── Extracted records ──

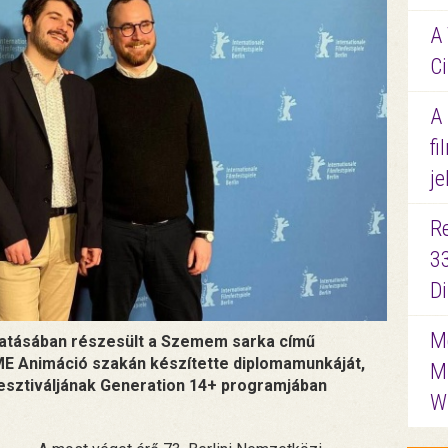
A 
Ci
A
fi
je
R
3
D
Me
éltatásában részesült a Szemem sarka című
E Animáció szakán készítette diplomamunkáját,
M
fesztiváljának Generation 14+ programjában
W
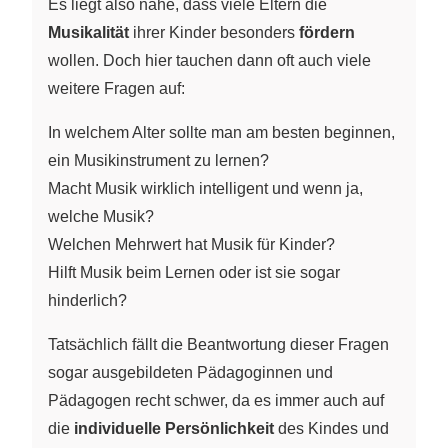
Es liegt also nahe, dass viele Eltern die
Musikalität
ihrer Kinder besonders
fördern
wollen. Doch hier tauchen dann oft auch viele
weitere Fragen auf:
In welchem Alter sollte man am besten beginnen,
ein Musikinstrument zu lernen?
Macht Musik wirklich intelligent und wenn ja,
welche Musik?
Welchen Mehrwert hat Musik für Kinder?
Hilft Musik beim Lernen oder ist sie sogar
hinderlich?
Tatsächlich fällt die Beantwortung dieser Fragen
sogar ausgebildeten Pädagoginnen und
Pädagogen recht schwer, da es immer auch auf
die
individuelle Persönlichkeit
des Kindes und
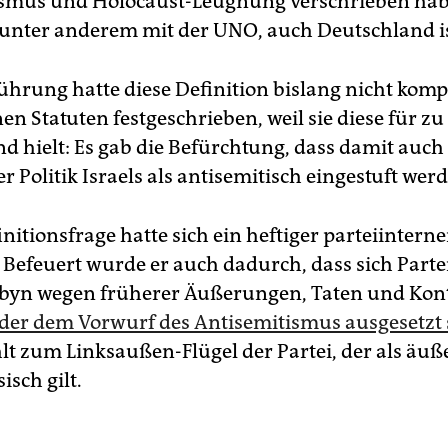
smus und Holocaust-Leugnung verschrieben hab
 unter anderem mit der UNO, auch Deutschland is
ührung hatte diese Definition bislang nicht kompl
en Statuten festgeschrieben, weil sie diese für zu
nd hielt: Es gab die Befürchtung, dass damit auch
er Politik Israels als antisemitisch eingestuft wer
nitionsfrage hatte sich ein heftiger parteiinterner
 Befeuert wurde er auch dadurch, dass sich Parte
byn wegen früherer Äußerungen, Taten und Kon
er dem Vorwurf des Antisemitismus ausgesetzt
lt zum Linksaußen-Flügel der Partei, der als äuße
isch gilt.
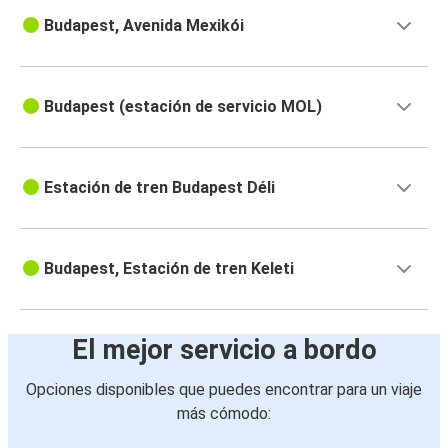
Budapest, Avenida Mexikói
Budapest (estación de servicio MOL)
Estación de tren Budapest Déli
Budapest, Estación de tren Keleti
El mejor servicio a bordo
Opciones disponibles que puedes encontrar para un viaje
más cómodo:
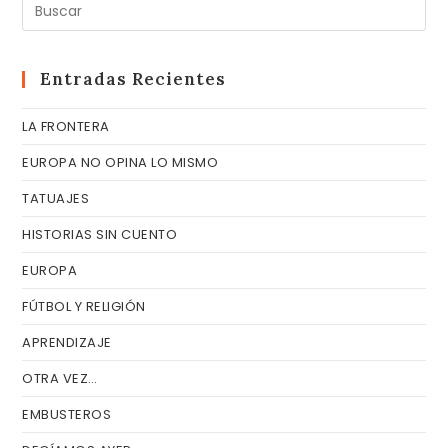
Pul
Es
pa
cer
Entradas Recientes
el
LA FRONTERA
pa
de
EUROPA NO OPINA LO MISMO
bú
TATUAJES
HISTORIAS SIN CUENTO
EUROPA
FÚTBOL Y RELIGIÓN
APRENDIZAJE
OTRA VEZ…
EMBUSTEROS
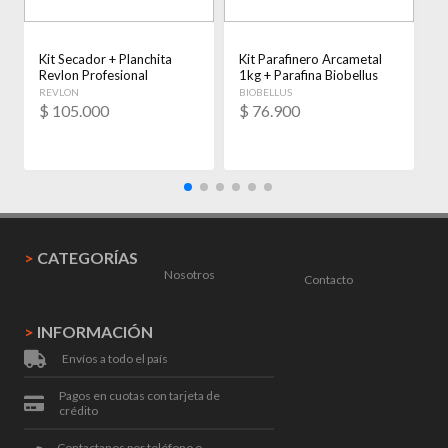
Kit Secador + Planchita
Kit Parafinero Arcametal
K
Revlon Profesional
1kg + Parafina Biobellus
S
Essentials Rojo Mate
700grs
A
REVLON
BIOBELLUS
A
$
105.000
$
76.900
>
CATEGORÍAS
Nosotros
Contacto
>
INFORMACIÓN
Envíos a todo el país
Pagos en cuotas con tarjeta de
crédito
Contactanos por teléfono o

───

• [Required action]:
Rewrite the lines from the start of the records through the line containing "des Kindes und", putting "Themen" wherever "Fragen" appears and changing nothing else. Leave the pictures out.

• [Task answer]:
A 
Ci
A
fi
je
R
3
D
Me
éltatásában részesült a Szemem sarka című
E Animáció szakán készítette diplomamunkáját,
M
fesztiváljának Generation 14+ programjában
W
Es liegt also nahe, dass viele Eltern die
Musikalität
ihrer Kinder besonders
fördern
wollen. Doch hier tauchen dann oft auch viele
weitere Themen auf:
In welchem Alter sollte man am besten beginnen,
ein Musikinstrument zu lernen?
Macht Musik wirklich intelligent und wenn ja,
welche Musik?
Welchen Mehrwert hat Musik für Kinder?
Hilft Musik beim Lernen oder ist sie sogar
hinderlich?
Tatsächlich fällt die Beantwortung dieser Themen
sogar ausgebildeten Pädagoginnen und
Pädagogen recht schwer, da es immer auch auf
die
individuelle Persönlichkeit
des Kindes und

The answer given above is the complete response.